Capillaries are very narrow passages or tubes which occur in masonry. Capillary action is when moisture rises up in these tiny passages even against the force gravity.
The foundations of a standard dwelling are generally constructed of concrete laid onto compacted soil. Brick work, usually between 5 and 8 courses high is built on top of the concrete foundation. A DPC (Damp Proof Course) usually consisting of a heavy-duty plastic layer is loose laid onto this. The rest of the wall is built on top of this plastic DPC layer. The section of brickwork between the foundation and DPC is designed to be a “wet zone.” The DPC is designed to prevent water from rising up beyond this wet zone. However, when various factors develop and the DPC is comprised, then rising damp can take place.

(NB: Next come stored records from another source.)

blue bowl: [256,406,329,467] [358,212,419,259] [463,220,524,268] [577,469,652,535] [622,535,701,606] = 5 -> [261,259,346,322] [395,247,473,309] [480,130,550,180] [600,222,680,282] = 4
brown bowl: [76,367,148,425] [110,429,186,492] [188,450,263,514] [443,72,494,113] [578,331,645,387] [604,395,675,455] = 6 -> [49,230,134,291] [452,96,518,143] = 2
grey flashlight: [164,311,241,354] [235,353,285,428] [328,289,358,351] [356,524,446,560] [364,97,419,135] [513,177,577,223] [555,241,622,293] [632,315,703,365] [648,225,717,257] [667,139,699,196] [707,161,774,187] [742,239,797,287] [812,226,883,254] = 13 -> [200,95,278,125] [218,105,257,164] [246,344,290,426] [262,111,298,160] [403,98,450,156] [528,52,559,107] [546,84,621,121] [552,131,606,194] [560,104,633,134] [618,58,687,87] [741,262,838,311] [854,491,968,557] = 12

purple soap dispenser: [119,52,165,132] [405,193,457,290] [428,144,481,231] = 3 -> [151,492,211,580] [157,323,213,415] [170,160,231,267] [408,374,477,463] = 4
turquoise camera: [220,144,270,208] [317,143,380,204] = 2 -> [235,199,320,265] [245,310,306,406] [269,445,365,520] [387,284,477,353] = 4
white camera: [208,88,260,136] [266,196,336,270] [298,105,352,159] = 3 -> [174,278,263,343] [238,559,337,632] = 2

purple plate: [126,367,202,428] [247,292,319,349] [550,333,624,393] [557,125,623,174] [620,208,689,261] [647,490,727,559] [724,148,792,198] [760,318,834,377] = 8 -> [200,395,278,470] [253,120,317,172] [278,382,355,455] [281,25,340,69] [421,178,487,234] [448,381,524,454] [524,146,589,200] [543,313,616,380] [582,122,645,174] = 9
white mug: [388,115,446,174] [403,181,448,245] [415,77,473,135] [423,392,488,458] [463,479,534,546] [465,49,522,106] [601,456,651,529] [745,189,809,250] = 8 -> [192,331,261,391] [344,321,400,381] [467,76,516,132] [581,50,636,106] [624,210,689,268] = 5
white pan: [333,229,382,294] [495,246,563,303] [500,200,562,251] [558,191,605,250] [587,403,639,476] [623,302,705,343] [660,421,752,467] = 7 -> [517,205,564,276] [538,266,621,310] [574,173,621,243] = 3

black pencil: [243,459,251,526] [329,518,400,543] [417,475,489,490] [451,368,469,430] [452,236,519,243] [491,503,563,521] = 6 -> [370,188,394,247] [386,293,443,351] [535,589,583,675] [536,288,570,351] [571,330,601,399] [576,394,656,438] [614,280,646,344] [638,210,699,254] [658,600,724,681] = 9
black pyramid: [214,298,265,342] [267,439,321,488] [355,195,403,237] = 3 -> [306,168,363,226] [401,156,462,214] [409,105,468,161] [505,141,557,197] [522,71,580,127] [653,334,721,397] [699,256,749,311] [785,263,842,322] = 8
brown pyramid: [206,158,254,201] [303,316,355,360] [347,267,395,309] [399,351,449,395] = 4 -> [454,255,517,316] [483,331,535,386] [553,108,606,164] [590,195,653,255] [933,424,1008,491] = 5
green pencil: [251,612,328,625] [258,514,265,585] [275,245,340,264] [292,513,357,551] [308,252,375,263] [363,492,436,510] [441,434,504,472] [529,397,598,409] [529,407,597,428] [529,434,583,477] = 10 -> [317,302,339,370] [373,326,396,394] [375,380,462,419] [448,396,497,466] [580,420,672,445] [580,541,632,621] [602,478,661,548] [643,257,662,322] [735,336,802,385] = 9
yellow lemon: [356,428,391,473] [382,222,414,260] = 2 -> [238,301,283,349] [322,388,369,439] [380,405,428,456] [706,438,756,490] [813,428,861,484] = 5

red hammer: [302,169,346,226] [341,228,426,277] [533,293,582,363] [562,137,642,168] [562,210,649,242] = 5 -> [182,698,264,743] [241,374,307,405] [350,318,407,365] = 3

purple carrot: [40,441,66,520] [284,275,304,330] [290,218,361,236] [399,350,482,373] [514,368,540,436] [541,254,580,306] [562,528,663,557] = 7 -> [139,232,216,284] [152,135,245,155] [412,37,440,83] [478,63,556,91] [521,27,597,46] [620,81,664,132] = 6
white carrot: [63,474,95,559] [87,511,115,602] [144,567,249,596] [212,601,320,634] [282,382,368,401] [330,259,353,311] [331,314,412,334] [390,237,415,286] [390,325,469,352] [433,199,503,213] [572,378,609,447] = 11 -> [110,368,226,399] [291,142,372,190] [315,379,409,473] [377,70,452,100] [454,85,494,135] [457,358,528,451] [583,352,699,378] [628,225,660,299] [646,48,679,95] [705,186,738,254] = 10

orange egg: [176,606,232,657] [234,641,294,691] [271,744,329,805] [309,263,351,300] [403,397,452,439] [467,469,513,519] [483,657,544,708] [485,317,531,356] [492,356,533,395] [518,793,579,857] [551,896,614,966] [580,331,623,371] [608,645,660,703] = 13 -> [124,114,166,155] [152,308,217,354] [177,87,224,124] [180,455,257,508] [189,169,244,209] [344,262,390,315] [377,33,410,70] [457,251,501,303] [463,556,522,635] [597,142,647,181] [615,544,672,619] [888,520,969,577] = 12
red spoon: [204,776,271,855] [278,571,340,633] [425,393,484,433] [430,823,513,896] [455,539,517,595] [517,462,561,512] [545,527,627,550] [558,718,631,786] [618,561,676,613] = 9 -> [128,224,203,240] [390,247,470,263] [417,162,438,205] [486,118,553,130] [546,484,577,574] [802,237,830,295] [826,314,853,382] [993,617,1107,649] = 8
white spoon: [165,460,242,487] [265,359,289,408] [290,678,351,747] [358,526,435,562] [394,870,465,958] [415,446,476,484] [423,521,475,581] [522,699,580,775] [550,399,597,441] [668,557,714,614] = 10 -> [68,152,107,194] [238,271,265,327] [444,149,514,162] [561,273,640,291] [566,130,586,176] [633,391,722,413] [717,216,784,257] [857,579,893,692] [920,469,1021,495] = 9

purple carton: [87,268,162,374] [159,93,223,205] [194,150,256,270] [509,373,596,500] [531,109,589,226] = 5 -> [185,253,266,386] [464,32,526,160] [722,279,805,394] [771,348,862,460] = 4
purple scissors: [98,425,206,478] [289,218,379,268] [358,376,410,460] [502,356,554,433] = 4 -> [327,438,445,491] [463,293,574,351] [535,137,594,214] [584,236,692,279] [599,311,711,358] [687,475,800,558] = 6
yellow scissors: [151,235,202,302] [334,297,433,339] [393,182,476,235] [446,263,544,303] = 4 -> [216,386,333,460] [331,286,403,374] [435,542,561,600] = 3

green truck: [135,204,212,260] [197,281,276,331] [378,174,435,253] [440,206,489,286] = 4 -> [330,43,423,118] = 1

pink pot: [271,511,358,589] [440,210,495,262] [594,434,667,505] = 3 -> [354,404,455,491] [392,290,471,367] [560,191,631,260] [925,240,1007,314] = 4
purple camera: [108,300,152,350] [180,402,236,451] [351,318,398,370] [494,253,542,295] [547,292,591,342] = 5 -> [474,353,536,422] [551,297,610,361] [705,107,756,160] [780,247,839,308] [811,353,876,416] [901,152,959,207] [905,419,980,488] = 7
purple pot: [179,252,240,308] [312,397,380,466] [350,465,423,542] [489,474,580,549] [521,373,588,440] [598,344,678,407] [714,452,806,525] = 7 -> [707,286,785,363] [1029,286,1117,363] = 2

What Are The Signs Of Rising Damp?
Rising damp can occur to interior and exterior walls and usually presents in the lower portion of the wall typically up to a height of 1m. It is rare for rising damp to be higher than 1,2m. However factors such as tile cladding or a waterproof plaster applied to lower section of walls without installation of a chemical DPC can cause this occurrence.
The use of a moisture meter is sometimes used by professionals to detect rising damp, but usually the signs are very obvious and is not a necessary tool. There is moisture in walls naturally so using a moisture meter is almost always guaranteed to pick up moisture.
The usual signs and symptoms include the following:
- Paint failure characterised by blistering and bubbling of the paint film.
- Brown or darker stains or “tide” marks to the wall surfaces which is blemishes due to moisture in the wall.
- Wall surfaces feel cold and clammy.
- White powdery deposits on the wall surfaces, technically termed salts or efflorescence.
- Crumbling and failure of plaster.
- Rotting or warped skirting boards.
- Mould smell which could be occurring under skirtings or carpets and is often is triggered by damp in walls.
- Peeling or discoloration of wallpaper.
- Rooms feel unusually cold in the winter months.
- Mould on wall surfaces which is usually black in colour, but can also be brown, red, green and yellow.
What Causes It?
There are many possible causes of rising damp and these include the following:
- DPC non existent, degraded or failed or is incorrectly positioned.
- Moisture bypasses DPC via plaster from wet zone area.
- Wall below DPC has been plastered and painted, which traps moisture inside the wall.
- Excessive exposure of walls to rain due to design of house with no eaves or roofs with no gutters.
- Ground level higher on other side of wall which breaches DPC.
- Wooden floors which been removed and replaced with concrete
What Are The Detrimental Effects Of Rising Damp?
There are numerous adverse effects of rising damp. These would typically include the following:
- Paint failure occurs very quickly when rising damp is present and negatively impacts on the aesthetics of the building structure.
- Devaluation of property. Buyers seldom want to purchase buildings which are damp affected.
- Moisture in walls reduces insulation properties and makes buildings much colder in the winter months.
- Damp in walls can trigger mould growth which has bad odour and is detrimental to health.
- Rising damp can cause damage to property, especially to interior walls, including rotting of skirtings and carpets and rusting of metal door frames and electrical plug sockets.